_ABOUT THIS EXERCISE_
Swap "Carpe Diem" for "Seize the Day" throughout the lines below, changing nothing else, and leave out the pictures.

Extracted records

■ ■ ■

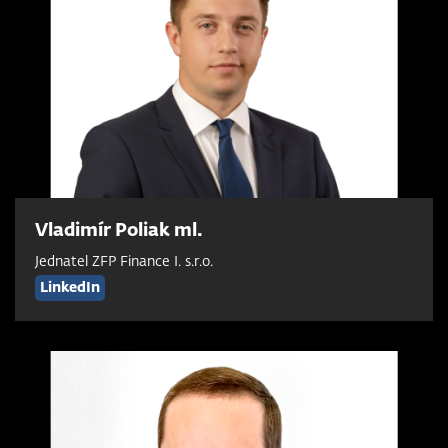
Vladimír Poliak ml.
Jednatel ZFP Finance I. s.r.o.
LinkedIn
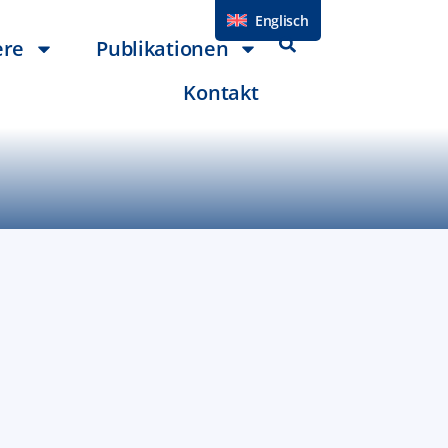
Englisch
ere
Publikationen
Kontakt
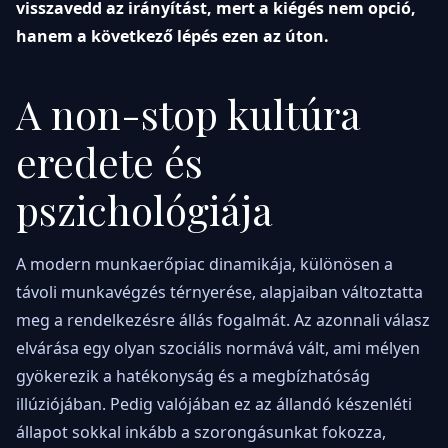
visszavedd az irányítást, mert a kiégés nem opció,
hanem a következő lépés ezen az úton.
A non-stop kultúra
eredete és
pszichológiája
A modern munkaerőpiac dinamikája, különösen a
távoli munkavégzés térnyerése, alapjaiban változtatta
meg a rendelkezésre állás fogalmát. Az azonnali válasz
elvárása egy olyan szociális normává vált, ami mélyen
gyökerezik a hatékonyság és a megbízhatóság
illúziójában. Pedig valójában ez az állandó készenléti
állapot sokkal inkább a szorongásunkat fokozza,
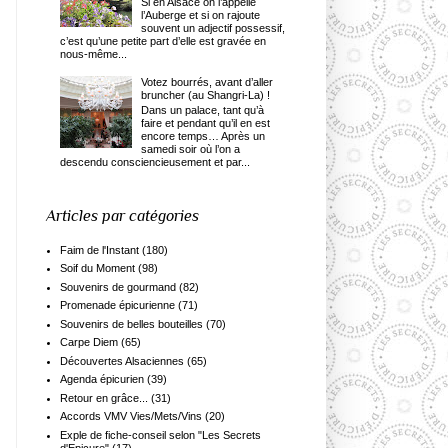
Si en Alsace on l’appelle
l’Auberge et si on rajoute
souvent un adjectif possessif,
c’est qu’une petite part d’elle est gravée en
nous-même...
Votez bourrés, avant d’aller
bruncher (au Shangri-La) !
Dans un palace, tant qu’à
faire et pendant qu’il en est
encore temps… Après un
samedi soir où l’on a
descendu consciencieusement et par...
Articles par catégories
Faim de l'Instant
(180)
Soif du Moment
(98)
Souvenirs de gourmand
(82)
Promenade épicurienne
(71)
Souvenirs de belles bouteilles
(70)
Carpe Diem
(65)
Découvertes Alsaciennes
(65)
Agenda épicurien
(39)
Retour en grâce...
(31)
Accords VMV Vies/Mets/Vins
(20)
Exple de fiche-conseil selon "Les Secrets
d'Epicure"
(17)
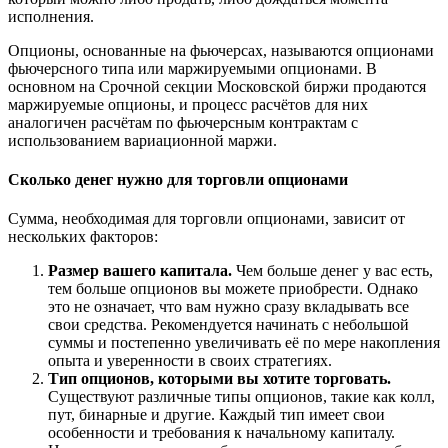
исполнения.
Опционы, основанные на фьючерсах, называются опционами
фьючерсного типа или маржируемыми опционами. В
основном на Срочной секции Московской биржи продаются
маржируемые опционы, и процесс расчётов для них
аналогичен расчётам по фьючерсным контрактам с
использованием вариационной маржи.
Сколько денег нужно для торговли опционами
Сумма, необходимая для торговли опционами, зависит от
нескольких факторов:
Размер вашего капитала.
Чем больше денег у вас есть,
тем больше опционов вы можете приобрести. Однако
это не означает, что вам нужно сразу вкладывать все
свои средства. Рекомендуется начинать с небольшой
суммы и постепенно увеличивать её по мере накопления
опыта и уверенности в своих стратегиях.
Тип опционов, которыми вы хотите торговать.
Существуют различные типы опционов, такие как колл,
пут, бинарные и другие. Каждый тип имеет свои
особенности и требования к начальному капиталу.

■ ■ ■

_EXERCISE RESULT_
Vladimír Poliak ml.
Jednatel ZFP Finance I. s.r.o.
LinkedIn
Englisch
ere
Publikationen
Kontakt
visszavedd az irányítást, mert a kiégés nem opció,
hanem a következő lépés ezen az úton.
A non-stop kultúra
eredete és
pszichológiája
A modern munkaerőpiac dinamikája, különösen a
távoli munkavégzés térnyerése, alapjaiban változtatta
meg a rendelkezésre állás fogalmát. Az azonnali válasz
elvárása egy olyan szociális normává vált, ami mélyen
gyökerezik a hatékonyság és a megbízhatóság
illúziójában. Pedig valójában ez az állandó készenléti
állapot sokkal inkább a szorongásunkat fokozza,
Si en Alsace on l’appelle
l’Auberge et si on rajoute
souvent un adjectif possessif,
c’est qu’une petite part d’elle est gravée en
nous-même...
Votez bourrés, avant d’aller
bruncher (au Shangri-La) !
Dans un palace, tant qu’à
faire et pendant qu’il en est
encore temps… Après un
samedi soir où l’on a
descendu consciencieusement et par...
Articles par catégories
Faim de l'Instant
(180)
Soif du Moment
(98)
Souvenirs de gourmand
(82)
Promenade épicurienne
(71)
Souvenirs de belles bouteilles
(70)
Seize the Day
(65)
Découvertes Alsaciennes
(65)
Agenda épicurien
(39)
Retour en grâce...
(31)
Accords VMV Vies/Mets/Vins
(20)
Exple de fiche-conseil selon "Les Secrets
d'Epicure"
(17)
исполнения.
Опционы, основанные на фьючерсах, называются опционами
фьючерсного типа или маржируемыми опционами. В
основном на Срочной секции Московской биржи продаются
маржируемые опционы, и процесс расчётов для них
аналогичен расчётам по фьючерсным контрактам с
использованием вариационной маржи.
Сколько денег нужно для торговли опционами
Сумма, необходимая для торговли опционами, зависит от
нескольких факторов:
Размер вашего капитала.
Чем больше денег у вас есть,
тем больше опционов вы можете приобрести. Однако
это не означает, что вам нужно сразу вкладывать все
свои средства. Рекомендуется начинать с небольшой
суммы и постепенно увеличивать её по мере накопления
опыта и уверенности в своих стратегиях.
Тип опционов, которыми вы хотите торговать.
Существуют различные типы опционов, такие как колл,
пут, бинарные и другие. Каждый тип имеет свои
особенности и требования к начальному капиталу.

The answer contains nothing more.